▸ **Assigned task**
Set the data down exactly as it stands, and keep its pictures out.

▸ **Recorded data**
------------------------------------------------
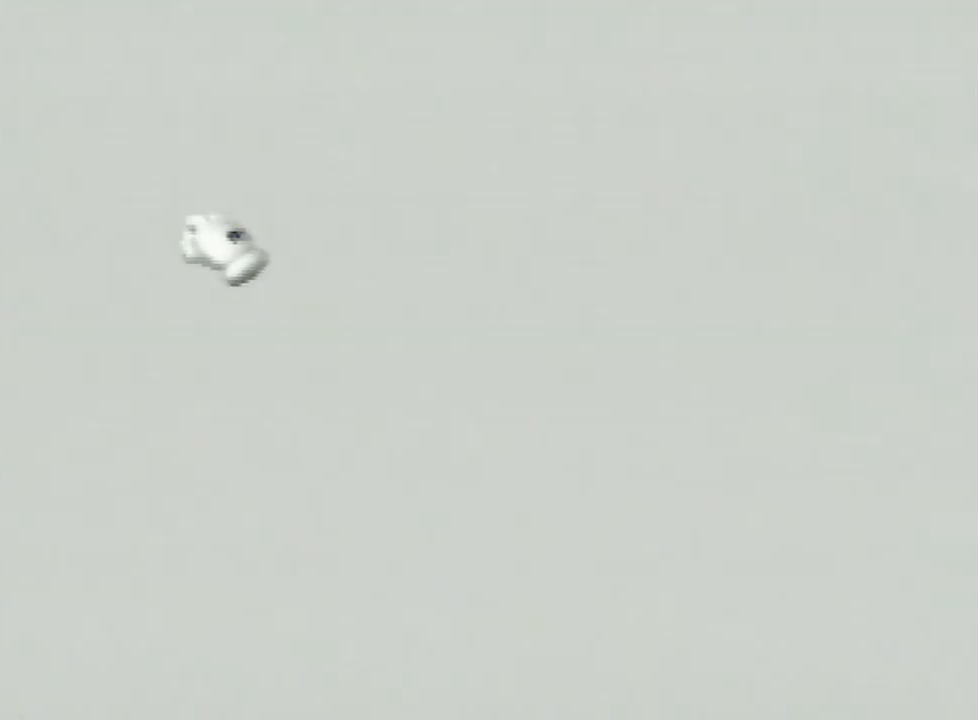
{"buttons": [], "left_stick": "center", "events": [[33, "START", "down"], [67, "START", "up"], [133, "A", "up"]]}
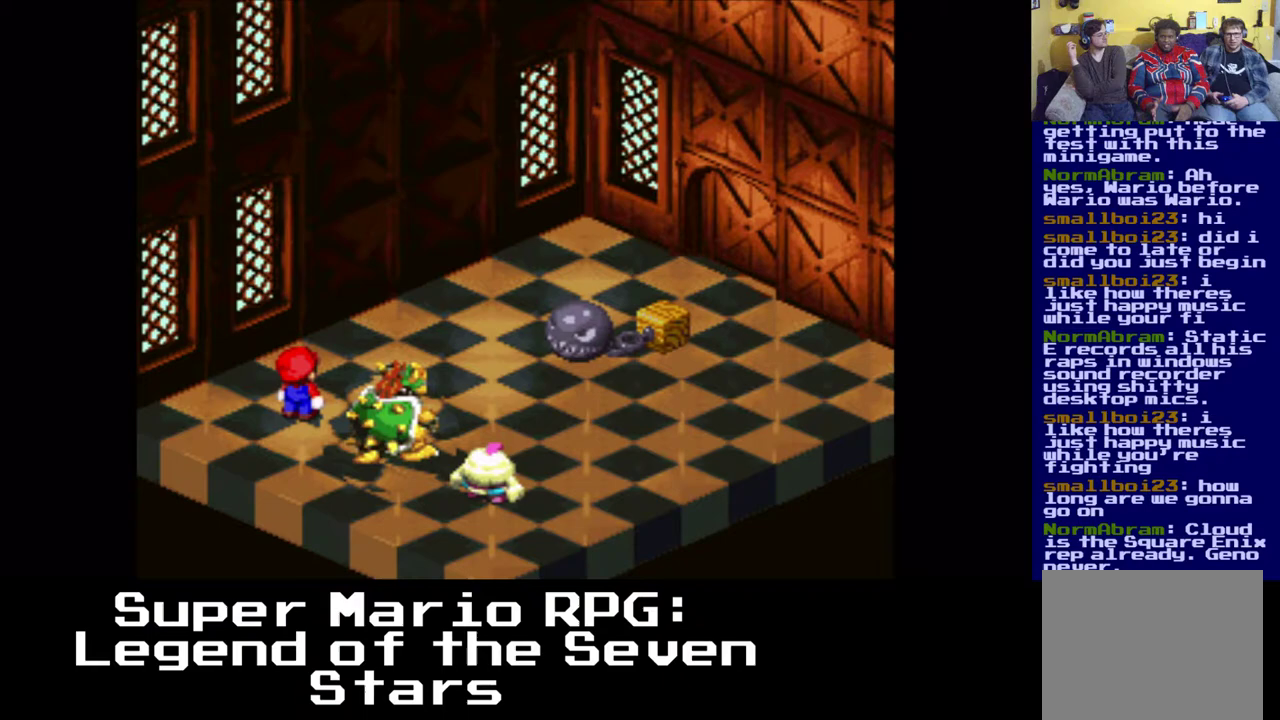
Gameplay with a controller (Xbox layout); each line is a JSON object with the inputs held at the frame after it. "events" lists button and stick changes between this image and that frame as [ms after this image, input, new state], when the widget could be followed in between. Not read: left_stick right_stick.
{"buttons": [], "events": []}
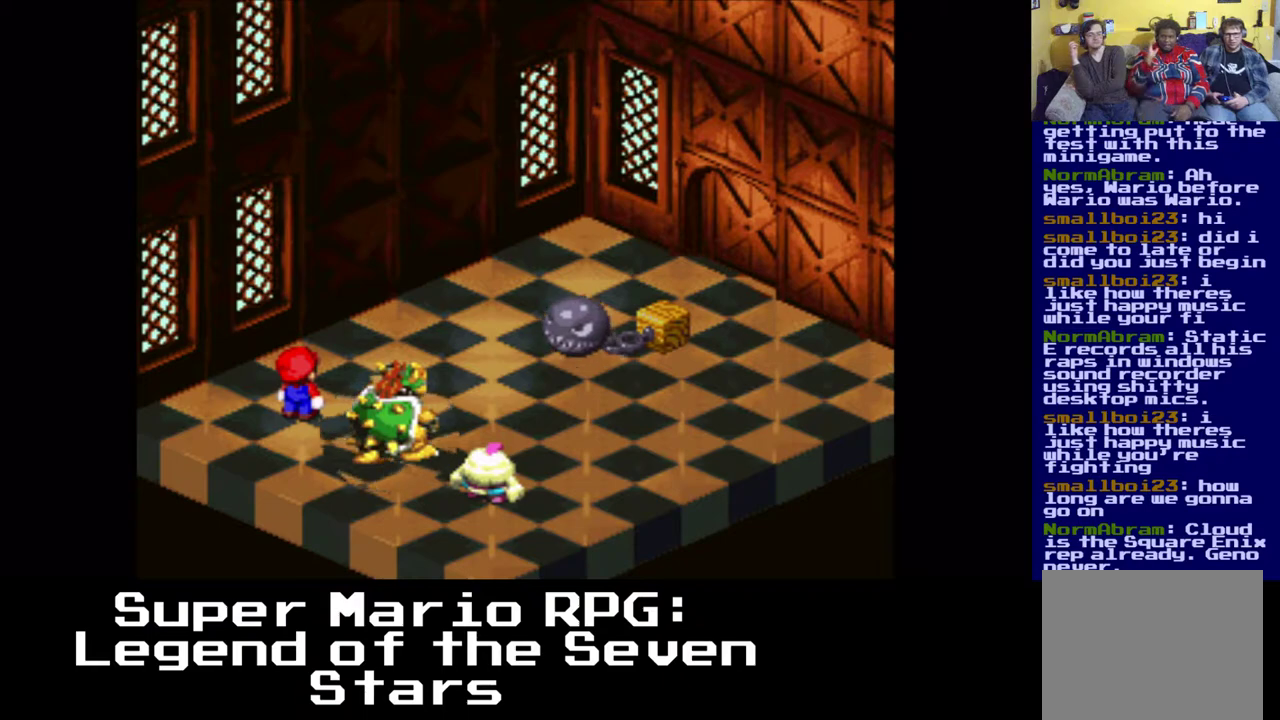
{"buttons": ["B"], "events": [[133, "B", "down"]]}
------------------------------------------------
▸ **Exercise solution**
{"buttons": [], "left_stick": "center", "events": [[33, "START", "down"], [67, "START", "up"], [133, "A", "up"]]}
Gameplay with a controller (Xbox layout); each line is a JSON object with the inputs held at the frame after it. "events" lists button and stick changes between this image and that frame as [ms after this image, input, new state], when the widget could be followed in between. Not read: left_stick right_stick.
{"buttons": [], "events": []}
{"buttons": ["B"], "events": [[133, "B", "down"]]}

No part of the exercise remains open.